While this book did end on a bit of a cliffhanger, it was one of those ones where things were mostly closed out and left open for the next part of the series. While I’m dying to know what happens next, I was satisfied with where the story ended and had majority of my questions answered. The romance side of things, while a tad instalove, it didn’t feel that way. The way that the relationships were written didn’t make me feel that annoyance of “oh great, another fated instalove story”. The characters themselves make mention of how short a time it’s been and how it seems impossible to feel the ways that they do, but I really enjoyed it, and it didn’t FEEL rushed, if you know what I mean. Arawyn is described as someone who has been so alone for so long, without the joy of human contact, so when she finds these three men who seem to be able to interact with her without danger, it’s believable that she would want to soak up as much of that as she can. What I’m trying to say is, the relationship development was believable and real which I always enjoy.
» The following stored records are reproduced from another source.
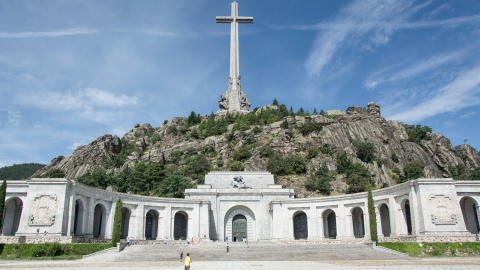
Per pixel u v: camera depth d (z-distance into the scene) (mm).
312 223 70688
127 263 41250
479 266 35969
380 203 62344
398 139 137875
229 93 178000
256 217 76125
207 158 127688
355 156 119188
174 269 35719
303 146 124875
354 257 46688
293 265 39969
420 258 44719
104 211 61469
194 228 70375
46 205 50469
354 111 152125
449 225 51625
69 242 48750
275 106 192000
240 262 44438
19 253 44406
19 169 176750
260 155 119688
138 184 105750
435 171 125688
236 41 177250
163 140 155750
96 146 137375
I understand that this is fiction, so things don’t have to feel real, but it’s always nice and makes it an easier read for me when things have that real feeling about them. It makes it easier to become immersed in the story.
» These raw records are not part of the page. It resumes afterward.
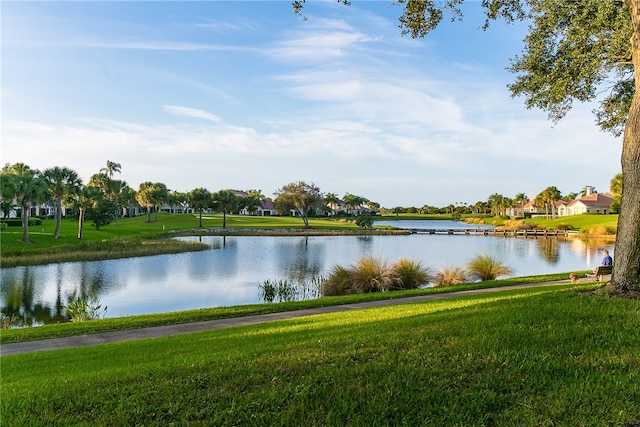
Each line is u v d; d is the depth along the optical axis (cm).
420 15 1130
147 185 11612
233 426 404
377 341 631
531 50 1395
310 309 1345
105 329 1127
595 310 741
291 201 9600
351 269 2080
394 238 7656
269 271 3278
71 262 3753
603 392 445
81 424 412
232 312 1304
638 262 859
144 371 561
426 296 1546
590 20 1212
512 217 15225
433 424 396
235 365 555
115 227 7762
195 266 3556
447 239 7438
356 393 452
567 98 1435
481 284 1811
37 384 561
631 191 864
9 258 3603
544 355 535
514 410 416
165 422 417
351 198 18975
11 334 1077
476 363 520
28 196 4597
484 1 1245
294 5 990
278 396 450
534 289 1469
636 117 860
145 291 2439
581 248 5569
This story is told through alternating points of view, but mostly from Arawyn’s. It’s also told in third person. Sometimes I struggle with a third person POV because I feel like I’m outside the story looking in. Honestly, I didn’t even realise that what I was reading was in third person until about a quarter of the way through. That’s how well this book is written. I was fully immersed from the word go, I even told my boss, who is not a reader, how amazing this book was and that it had exceeded all my expectations. The only reason that I didn’t give it a five star rating is because I reserve those for those kinds of books that give me that good book tingle once I put them down. It’s a hard category to crack for me, but this one came damn close. I am hanging out for the rest of a series, and I hope I don’t have to wait too long!